TRY IT: Whenever a line of the data below holds the string "Teaching", copy that line.

DATA SUPPLIED:

....

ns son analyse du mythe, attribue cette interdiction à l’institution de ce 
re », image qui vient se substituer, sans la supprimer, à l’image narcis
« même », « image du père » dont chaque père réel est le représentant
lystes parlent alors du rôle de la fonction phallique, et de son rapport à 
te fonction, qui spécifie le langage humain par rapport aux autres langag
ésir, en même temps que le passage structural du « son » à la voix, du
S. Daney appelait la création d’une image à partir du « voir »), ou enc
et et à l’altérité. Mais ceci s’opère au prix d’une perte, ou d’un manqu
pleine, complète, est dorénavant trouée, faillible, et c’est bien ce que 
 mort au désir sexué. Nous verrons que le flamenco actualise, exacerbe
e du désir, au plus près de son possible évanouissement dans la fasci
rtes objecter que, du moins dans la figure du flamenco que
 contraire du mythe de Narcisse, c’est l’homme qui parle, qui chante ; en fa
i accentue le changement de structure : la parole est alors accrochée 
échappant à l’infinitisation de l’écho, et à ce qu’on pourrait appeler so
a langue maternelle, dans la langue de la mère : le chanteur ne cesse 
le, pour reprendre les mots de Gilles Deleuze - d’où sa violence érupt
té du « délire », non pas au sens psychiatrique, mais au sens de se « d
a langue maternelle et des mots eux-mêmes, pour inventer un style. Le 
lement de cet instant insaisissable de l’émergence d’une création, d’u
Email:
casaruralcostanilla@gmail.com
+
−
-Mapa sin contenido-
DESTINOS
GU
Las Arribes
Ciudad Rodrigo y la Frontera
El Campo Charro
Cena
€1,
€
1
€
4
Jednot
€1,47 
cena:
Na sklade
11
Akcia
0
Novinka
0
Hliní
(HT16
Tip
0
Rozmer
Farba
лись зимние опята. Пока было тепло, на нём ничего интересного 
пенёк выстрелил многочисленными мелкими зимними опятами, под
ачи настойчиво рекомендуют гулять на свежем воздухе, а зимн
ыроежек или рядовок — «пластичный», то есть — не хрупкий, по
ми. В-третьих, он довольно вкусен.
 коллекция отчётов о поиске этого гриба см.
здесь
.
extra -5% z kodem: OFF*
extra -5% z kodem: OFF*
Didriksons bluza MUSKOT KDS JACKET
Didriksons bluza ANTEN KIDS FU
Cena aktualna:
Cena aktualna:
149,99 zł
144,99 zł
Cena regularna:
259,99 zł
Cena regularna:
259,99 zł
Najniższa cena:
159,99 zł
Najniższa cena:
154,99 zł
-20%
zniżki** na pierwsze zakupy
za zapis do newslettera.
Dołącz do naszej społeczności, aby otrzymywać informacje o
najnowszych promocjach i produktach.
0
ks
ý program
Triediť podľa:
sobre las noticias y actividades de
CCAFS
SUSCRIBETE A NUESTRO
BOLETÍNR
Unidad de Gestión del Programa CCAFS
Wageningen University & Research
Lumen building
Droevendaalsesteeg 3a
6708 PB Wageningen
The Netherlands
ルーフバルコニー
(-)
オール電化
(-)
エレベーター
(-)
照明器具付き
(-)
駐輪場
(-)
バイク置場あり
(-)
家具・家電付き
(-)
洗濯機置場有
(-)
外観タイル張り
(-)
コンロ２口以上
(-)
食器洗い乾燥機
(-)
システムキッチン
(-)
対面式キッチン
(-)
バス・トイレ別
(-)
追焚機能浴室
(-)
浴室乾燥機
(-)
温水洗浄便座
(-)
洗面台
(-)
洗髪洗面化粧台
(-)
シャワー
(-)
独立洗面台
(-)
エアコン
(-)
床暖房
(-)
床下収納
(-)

....

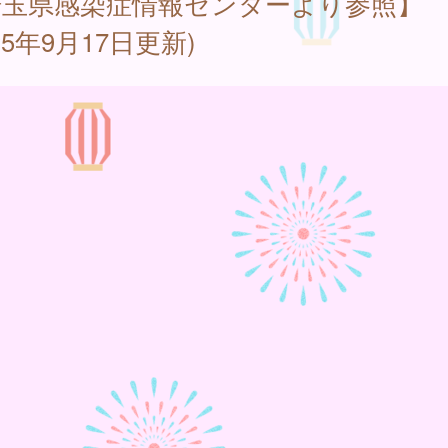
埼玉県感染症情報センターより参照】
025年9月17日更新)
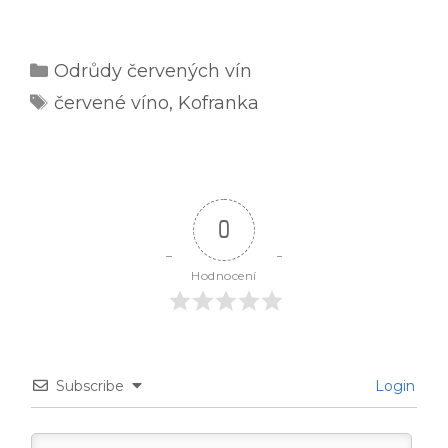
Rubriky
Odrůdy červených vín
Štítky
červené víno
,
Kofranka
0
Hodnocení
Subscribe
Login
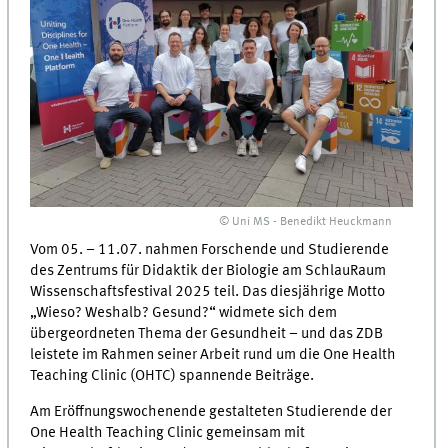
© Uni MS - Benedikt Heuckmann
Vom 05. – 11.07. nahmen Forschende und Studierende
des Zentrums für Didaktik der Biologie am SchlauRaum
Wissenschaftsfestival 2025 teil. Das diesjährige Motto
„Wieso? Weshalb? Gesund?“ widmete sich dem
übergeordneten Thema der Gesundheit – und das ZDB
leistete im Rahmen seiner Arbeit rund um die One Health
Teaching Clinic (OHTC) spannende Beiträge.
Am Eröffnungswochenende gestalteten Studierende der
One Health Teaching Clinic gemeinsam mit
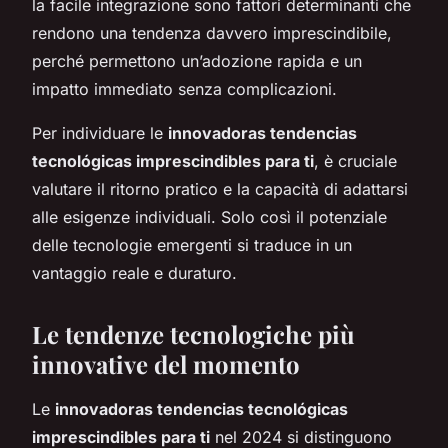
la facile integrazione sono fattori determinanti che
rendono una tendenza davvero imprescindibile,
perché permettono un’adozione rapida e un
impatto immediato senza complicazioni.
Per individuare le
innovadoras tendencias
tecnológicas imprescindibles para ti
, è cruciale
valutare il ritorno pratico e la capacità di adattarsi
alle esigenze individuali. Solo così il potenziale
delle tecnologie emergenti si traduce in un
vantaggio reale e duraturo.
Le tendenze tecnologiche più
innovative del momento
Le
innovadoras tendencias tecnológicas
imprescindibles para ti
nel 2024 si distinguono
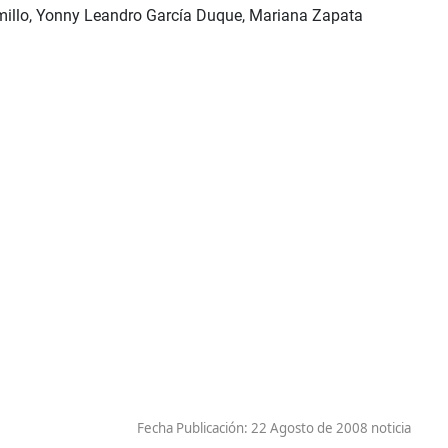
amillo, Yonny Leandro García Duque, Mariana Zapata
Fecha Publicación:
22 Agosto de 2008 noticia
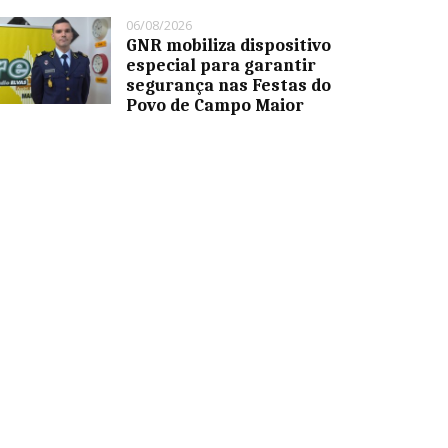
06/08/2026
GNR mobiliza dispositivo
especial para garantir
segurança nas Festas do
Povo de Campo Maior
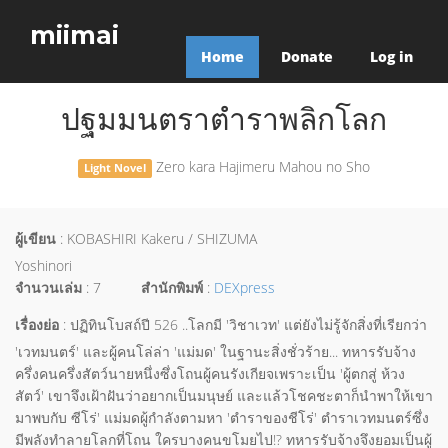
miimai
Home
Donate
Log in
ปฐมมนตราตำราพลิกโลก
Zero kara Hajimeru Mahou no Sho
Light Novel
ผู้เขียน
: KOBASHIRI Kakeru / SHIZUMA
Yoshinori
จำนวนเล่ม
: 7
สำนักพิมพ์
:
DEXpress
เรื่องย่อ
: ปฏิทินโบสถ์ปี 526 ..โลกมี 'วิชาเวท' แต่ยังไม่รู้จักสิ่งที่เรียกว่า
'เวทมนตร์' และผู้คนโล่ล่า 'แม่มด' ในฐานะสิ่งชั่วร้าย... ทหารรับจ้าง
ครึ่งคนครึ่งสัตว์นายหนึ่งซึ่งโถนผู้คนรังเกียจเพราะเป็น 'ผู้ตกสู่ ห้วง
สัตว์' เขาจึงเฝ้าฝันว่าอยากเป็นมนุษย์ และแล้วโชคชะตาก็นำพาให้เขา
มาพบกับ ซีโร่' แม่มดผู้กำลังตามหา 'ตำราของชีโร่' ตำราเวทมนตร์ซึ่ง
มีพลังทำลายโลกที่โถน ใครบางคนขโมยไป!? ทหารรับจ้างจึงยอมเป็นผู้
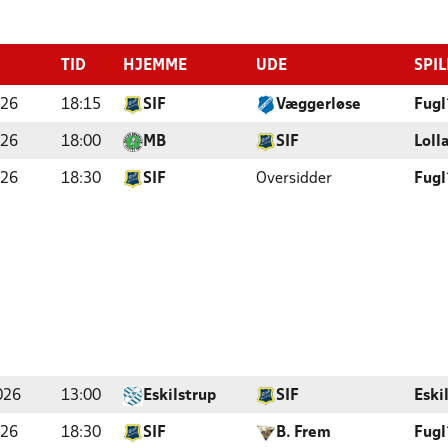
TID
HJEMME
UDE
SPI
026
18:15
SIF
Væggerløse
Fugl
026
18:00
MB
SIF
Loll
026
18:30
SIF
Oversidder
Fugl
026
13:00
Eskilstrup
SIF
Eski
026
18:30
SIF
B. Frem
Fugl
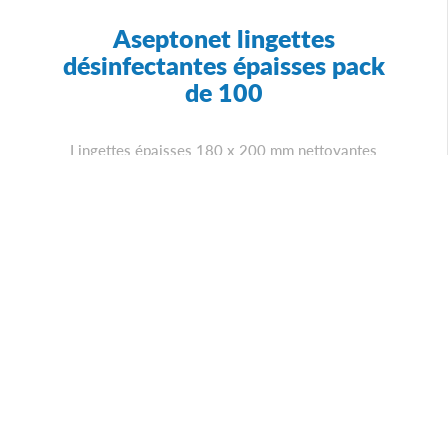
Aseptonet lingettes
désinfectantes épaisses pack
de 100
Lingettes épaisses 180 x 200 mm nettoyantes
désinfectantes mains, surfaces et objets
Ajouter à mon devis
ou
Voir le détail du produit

....

RESULT OF THIS EXERCISE:
Teaching Clinic (OHTC) spannende Beiträge.
One Health Teaching Clinic gemeinsam mit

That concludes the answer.